Start of Given records

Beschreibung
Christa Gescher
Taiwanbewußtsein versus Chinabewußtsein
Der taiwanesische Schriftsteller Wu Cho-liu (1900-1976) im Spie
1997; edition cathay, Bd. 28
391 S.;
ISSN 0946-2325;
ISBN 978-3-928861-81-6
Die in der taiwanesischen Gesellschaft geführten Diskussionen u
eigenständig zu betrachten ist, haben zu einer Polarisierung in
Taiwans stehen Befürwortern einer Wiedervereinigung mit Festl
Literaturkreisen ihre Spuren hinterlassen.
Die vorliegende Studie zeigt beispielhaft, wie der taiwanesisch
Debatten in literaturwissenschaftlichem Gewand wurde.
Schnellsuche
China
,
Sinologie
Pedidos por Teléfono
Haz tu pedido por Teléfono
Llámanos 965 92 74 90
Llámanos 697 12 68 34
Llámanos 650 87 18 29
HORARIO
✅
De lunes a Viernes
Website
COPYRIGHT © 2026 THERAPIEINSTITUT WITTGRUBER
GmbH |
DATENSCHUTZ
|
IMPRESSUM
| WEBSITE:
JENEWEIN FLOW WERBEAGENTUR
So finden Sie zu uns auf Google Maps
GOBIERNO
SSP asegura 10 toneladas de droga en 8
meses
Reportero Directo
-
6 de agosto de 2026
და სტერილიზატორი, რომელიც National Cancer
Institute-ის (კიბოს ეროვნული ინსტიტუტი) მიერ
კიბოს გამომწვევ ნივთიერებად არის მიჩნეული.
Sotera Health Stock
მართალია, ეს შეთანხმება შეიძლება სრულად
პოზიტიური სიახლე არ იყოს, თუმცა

End of Given records

* _Requirement_
Copy out all of these rows again, replacing "Llámanos" with "Llámenos" each time it appears and leaving everything else as it is.

* _Written solution_
Beschreibung
Christa Gescher
Taiwanbewußtsein versus Chinabewußtsein
Der taiwanesische Schriftsteller Wu Cho-liu (1900-1976) im Spie
1997; edition cathay, Bd. 28
391 S.;
ISSN 0946-2325;
ISBN 978-3-928861-81-6
Die in der taiwanesischen Gesellschaft geführten Diskussionen u
eigenständig zu betrachten ist, haben zu einer Polarisierung in
Taiwans stehen Befürwortern einer Wiedervereinigung mit Festl
Literaturkreisen ihre Spuren hinterlassen.
Die vorliegende Studie zeigt beispielhaft, wie der taiwanesisch
Debatten in literaturwissenschaftlichem Gewand wurde.
Schnellsuche
China
,
Sinologie
Pedidos por Teléfono
Haz tu pedido por Teléfono
Llámenos 965 92 74 90
Llámenos 697 12 68 34
Llámenos 650 87 18 29
HORARIO
✅
De lunes a Viernes
Website
COPYRIGHT © 2026 THERAPIEINSTITUT WITTGRUBER
GmbH |
DATENSCHUTZ
|
IMPRESSUM
| WEBSITE:
JENEWEIN FLOW WERBEAGENTUR
So finden Sie zu uns auf Google Maps
GOBIERNO
SSP asegura 10 toneladas de droga en 8
meses
Reportero Directo
-
6 de agosto de 2026
და სტერილიზატორი, რომელიც National Cancer
Institute-ის (კიბოს ეროვნული ინსტიტუტი) მიერ
კიბოს გამომწვევ ნივთიერებად არის მიჩნეული.
Sotera Health Stock
მართალია, ეს შეთანხმება შეიძლება სრულად
პოზიტიური სიახლე არ იყოს, თუმცა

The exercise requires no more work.